FSP members in Australia have seen the SEP’s antifeminism up close and personal. While campaigning for office in Melbourne, the only way that SEP related to women’s issues was through repeated appeals to women as housewives. And at least one bookstore of the Socialist Labour League, forerunner of the SEP, sold pornography “because the working class likes it”!

Consider also the SEP’s opposition to affirmative action. They claim that affirmative action is not a “democratic demand” but “one of the measures used to transform every social problem in America into a race question, and thereby foster division in the working class.” They contend that “the advocates of affirmative action play into the hands of the racists.”

Hello, earth to SEP! Fault lines in the class are caused by the divide-and-conquer techniques of racism and sexism of those at the top. Fights against these “isms” aren’t part of the problem, they’re part of the solution. Trying to make these urgent problems disappear under the rug of “workingclass unity” does nothing to bring anybody together. Instead, it weakens the working class by not challenging the backward prejudices that keep it divided.

“More revolutionary than thou.” The Freedom Socialist Party also has strong disagreements with the SEP’s assessment of revolutionary movements internationally.

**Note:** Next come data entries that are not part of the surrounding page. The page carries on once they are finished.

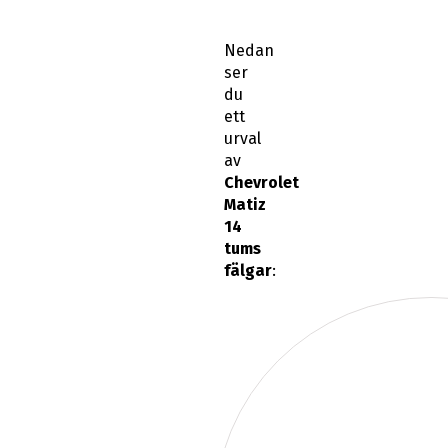
Nedan
ser
du
ett
urval
av
Chevrolet
Matiz
14
tums
fälgar
:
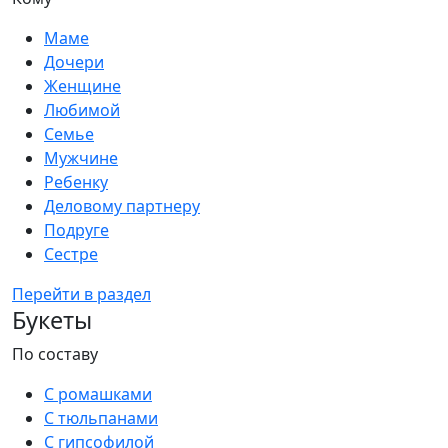
Маме
Дочери
Женщине
Любимой
Семье
Мужчине
Ребенку
Деловому партнеру
Подруге
Сестре
Перейти в раздел
Букеты
По составу
С ромашками
С тюльпанами
С гипсофилой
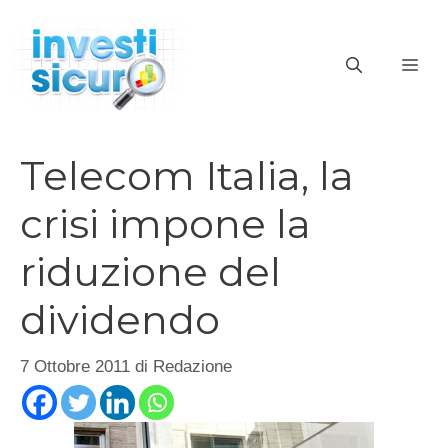
Vai
al
ME
contenuto
Telecom Italia, la
crisi impone la
riduzione del
dividendo
7 Ottobre 2011
di
Redazione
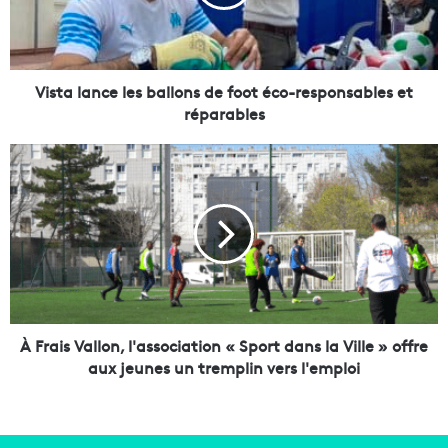
l
a
n
c
e
Vista lance les ballons de foot éco-responsables et
l
réparables
e
s
À
b
F
a
r
l
a
l
i
o
s
n
V
s
a
d
l
e
l
À Frais Vallon, l'association « Sport dans la Ville » offre
f
o
aux jeunes un tremplin vers l'emploi
o
n
o
,
t
l
é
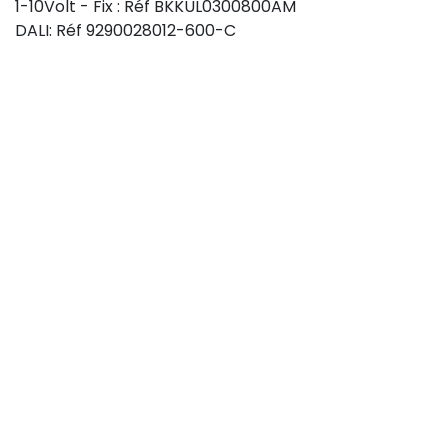
1-10Volt - Fix : Réf BKKUL0300800AM
DALI: Réf 9290028012-600-C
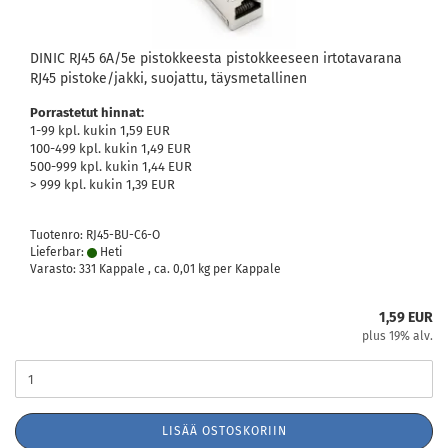
DINIC RJ45 6A/5e pistokkeesta pistokkeeseen irtotavarana
RJ45 pistoke/jakki, suojattu, täysmetallinen
Porrastetut hinnat:
1-99 kpl. kukin 1,59 EUR
100-499 kpl. kukin 1,49 EUR
500-999 kpl. kukin 1,44 EUR
> 999 kpl. kukin 1,39 EUR
Tuotenro: RJ45-BU-C6-O
Lieferbar:
Heti
Varasto: 331 Kappale , ca.
0,01
kg per Kappale
1,59 EUR
plus 19% alv.
LISÄÄ OSTOSKORIIN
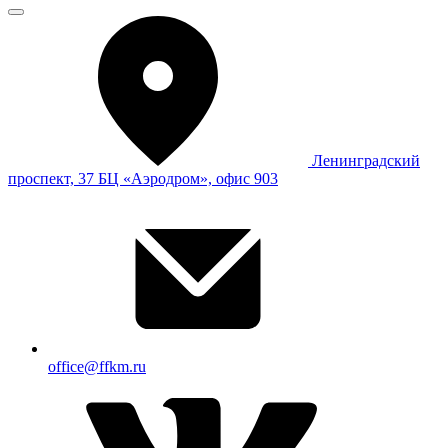
Ленинградский
проспект, 37 БЦ «Аэродром», офис 903
office@ffkm.ru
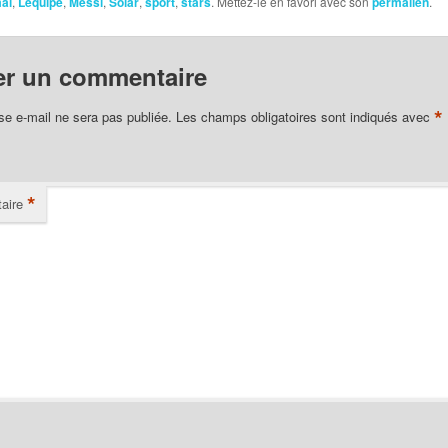
al
,
Lequipe
,
Messi
,
Solar
,
sport
,
stars
. Mettez-le en favori avec son
permalien
.
er un commentaire
*
se e-mail ne sera pas publiée.
Les champs obligatoires sont indiqués avec
*
aire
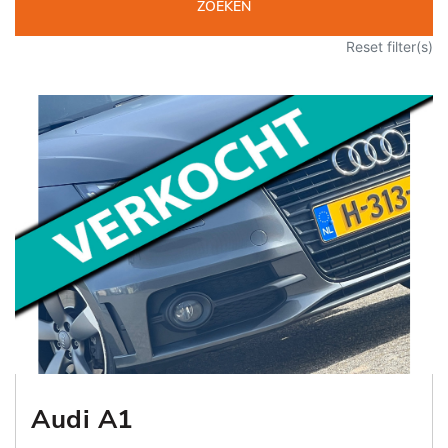
ZOEKEN
Reset filter(s)
Audi A1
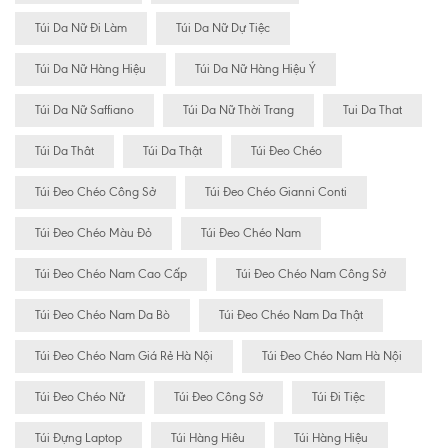
Túi Da Nữ Đi Làm
Túi Da Nữ Dự Tiệc
Túi Da Nữ Hàng Hiệu
Túi Da Nữ Hàng Hiệu Ý
Túi Da Nữ Saffiano
Túi Da Nữ Thời Trang
Tui Da That
Túi Da Thât
Túi Da Thật
Túi Đeo Chéo
Túi Đeo Chéo Công Sở
Túi Đeo Chéo Gianni Conti
Túi Đeo Chéo Màu Đỏ
Túi Đeo Chéo Nam
Túi Đeo Chéo Nam Cao Cấp
Túi Đeo Chéo Nam Công Sở
Túi Đeo Chéo Nam Da Bò
Túi Đeo Chéo Nam Da Thật
Túi Đeo Chéo Nam Giá Rẻ Hà Nội
Túi Đeo Chéo Nam Hà Nội
Túi Đeo Chéo Nữ
Túi Đeo Công Sở
Túi Đi Tiệc
Túi Đựng Laptop
Túi Hàng Hiêu
Túi Hàng Hiệu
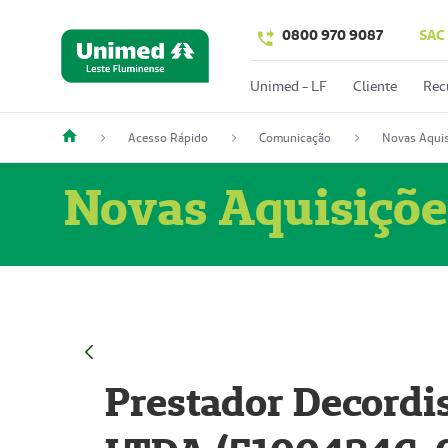
0800 970 9087
SAC
Unimed - LF
Cliente
Rec
Acesso Rápido
Comunicação
Novas Aquis
Novas Aquisiçõe
Prestador Decordi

Cuba is a case in point. SEP says that Cuba’s government is petty-bourgeois nationalist and that the workers have not overthrown capitalism. This is dead wrong, and lets the SEP off the hook when it comes to defending the Cuban workers state as it faces mounting U.S. attacks.

The SEP’s program is sterile and its sectarianism extreme. But many people today, disgusted with neoliberal globalization and war and turned off by establishment politics, are looking for a radical alternative. Let’s hope that they look farther than the SEP.

In other words, let the browser beware.